Description of the task: Take the material below and extract the lines from the one with "50: (546, 278, 13.28)" through the one with "17: (523, 437, 11.14)", word for word, without pictures.

------------------------------------------------------------

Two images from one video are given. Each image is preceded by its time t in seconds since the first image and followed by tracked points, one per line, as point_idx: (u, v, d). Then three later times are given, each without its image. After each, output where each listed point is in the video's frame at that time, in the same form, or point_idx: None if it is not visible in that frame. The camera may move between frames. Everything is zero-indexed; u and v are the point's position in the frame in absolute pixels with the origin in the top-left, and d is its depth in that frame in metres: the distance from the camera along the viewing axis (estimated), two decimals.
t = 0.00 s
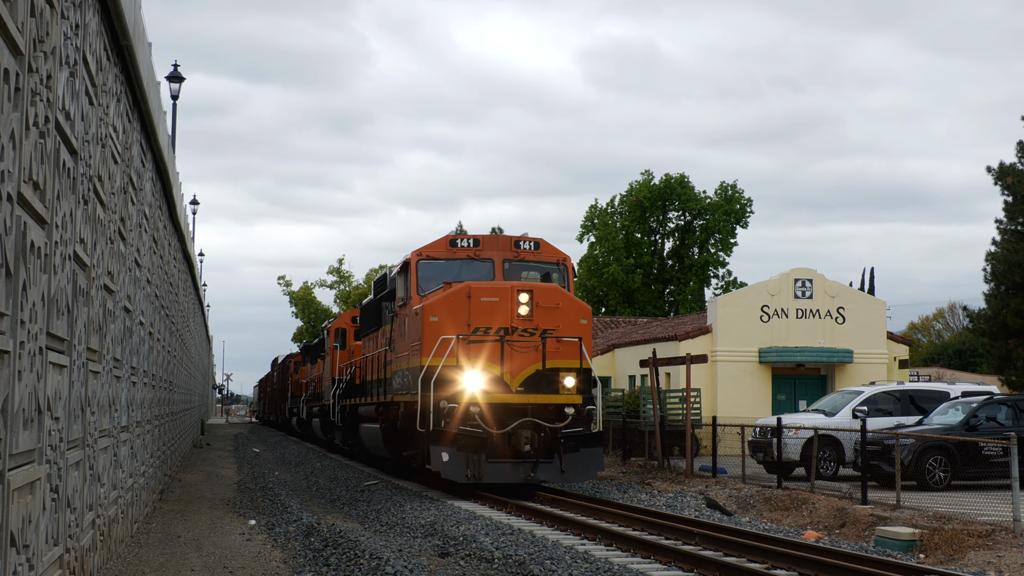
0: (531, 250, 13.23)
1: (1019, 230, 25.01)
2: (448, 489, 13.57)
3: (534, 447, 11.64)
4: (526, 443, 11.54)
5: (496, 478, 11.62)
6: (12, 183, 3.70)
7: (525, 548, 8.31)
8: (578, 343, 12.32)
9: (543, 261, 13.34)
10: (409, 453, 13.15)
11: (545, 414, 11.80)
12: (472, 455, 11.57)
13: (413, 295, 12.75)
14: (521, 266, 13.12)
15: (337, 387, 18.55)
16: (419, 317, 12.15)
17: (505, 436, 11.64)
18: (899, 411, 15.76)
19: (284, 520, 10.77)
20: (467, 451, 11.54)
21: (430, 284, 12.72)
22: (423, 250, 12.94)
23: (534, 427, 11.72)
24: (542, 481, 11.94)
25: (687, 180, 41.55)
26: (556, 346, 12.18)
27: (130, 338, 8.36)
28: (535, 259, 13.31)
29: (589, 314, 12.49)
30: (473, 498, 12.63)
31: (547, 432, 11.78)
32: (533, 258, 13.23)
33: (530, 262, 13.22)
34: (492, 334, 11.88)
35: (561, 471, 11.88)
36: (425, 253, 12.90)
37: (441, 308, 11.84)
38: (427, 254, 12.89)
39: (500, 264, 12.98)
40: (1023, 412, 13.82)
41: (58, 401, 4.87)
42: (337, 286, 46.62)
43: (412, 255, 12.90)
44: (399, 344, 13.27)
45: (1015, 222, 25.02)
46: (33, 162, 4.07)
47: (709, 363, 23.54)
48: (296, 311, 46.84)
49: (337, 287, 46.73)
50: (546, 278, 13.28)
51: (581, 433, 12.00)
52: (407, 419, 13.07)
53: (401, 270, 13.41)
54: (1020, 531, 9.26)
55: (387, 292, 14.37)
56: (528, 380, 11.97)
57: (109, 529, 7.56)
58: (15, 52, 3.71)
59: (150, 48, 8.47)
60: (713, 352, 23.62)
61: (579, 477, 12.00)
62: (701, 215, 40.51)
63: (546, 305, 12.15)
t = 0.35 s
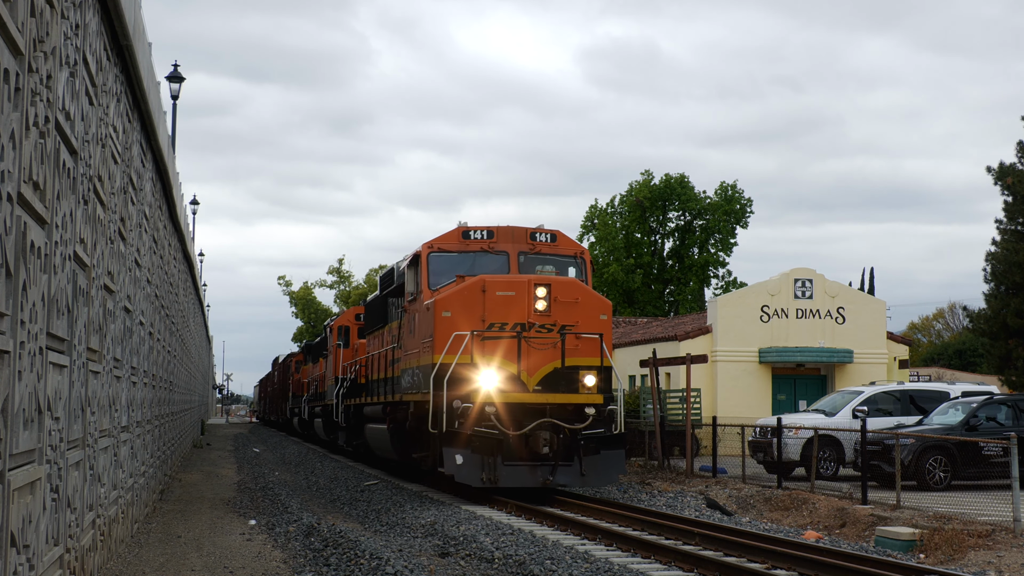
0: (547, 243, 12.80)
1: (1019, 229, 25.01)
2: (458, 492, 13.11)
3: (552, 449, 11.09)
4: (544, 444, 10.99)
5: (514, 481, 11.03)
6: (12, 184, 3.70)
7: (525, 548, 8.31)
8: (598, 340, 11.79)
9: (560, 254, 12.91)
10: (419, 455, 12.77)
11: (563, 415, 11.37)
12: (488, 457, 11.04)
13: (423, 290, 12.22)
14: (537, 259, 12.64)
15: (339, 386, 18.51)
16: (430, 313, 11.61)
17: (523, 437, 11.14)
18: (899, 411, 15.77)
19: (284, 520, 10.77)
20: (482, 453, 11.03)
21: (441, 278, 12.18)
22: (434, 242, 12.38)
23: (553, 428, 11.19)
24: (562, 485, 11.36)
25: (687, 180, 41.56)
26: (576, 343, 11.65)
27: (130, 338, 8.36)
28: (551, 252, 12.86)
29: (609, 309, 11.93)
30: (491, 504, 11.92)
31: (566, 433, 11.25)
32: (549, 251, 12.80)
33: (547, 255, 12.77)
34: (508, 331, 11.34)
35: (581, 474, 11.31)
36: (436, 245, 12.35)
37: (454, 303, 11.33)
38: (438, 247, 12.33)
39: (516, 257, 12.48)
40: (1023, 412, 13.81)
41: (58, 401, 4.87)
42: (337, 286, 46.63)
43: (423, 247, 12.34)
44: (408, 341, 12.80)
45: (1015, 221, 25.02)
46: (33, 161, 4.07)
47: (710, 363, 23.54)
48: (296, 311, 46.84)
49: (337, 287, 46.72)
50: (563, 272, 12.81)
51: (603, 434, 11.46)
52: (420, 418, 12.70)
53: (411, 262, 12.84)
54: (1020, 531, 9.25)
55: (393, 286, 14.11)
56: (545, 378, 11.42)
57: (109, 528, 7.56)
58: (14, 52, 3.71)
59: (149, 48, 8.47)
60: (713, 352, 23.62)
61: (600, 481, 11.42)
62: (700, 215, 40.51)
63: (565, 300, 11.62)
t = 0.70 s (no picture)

------------------------------------------------------------

The answer:
50: (546, 278, 13.28)
51: (581, 433, 12.00)
52: (407, 419, 13.07)
53: (401, 270, 13.41)
54: (1020, 531, 9.26)
55: (387, 292, 14.37)
56: (528, 380, 11.97)
57: (109, 529, 7.56)
58: (15, 52, 3.71)
59: (150, 48, 8.47)
60: (713, 352, 23.62)
61: (579, 477, 12.00)
62: (701, 215, 40.51)
63: (546, 305, 12.15)
t = 0.35 s
0: (547, 243, 12.80)
1: (1019, 229, 25.01)
2: (458, 492, 13.11)
3: (552, 449, 11.09)
4: (544, 444, 10.99)
5: (514, 481, 11.03)
6: (12, 184, 3.70)
7: (525, 548, 8.31)
8: (598, 340, 11.79)
9: (560, 254, 12.91)
10: (419, 455, 12.77)
11: (563, 415, 11.37)
12: (488, 457, 11.04)
13: (423, 290, 12.22)
14: (537, 259, 12.64)
15: (339, 386, 18.51)
16: (430, 313, 11.61)
17: (523, 437, 11.14)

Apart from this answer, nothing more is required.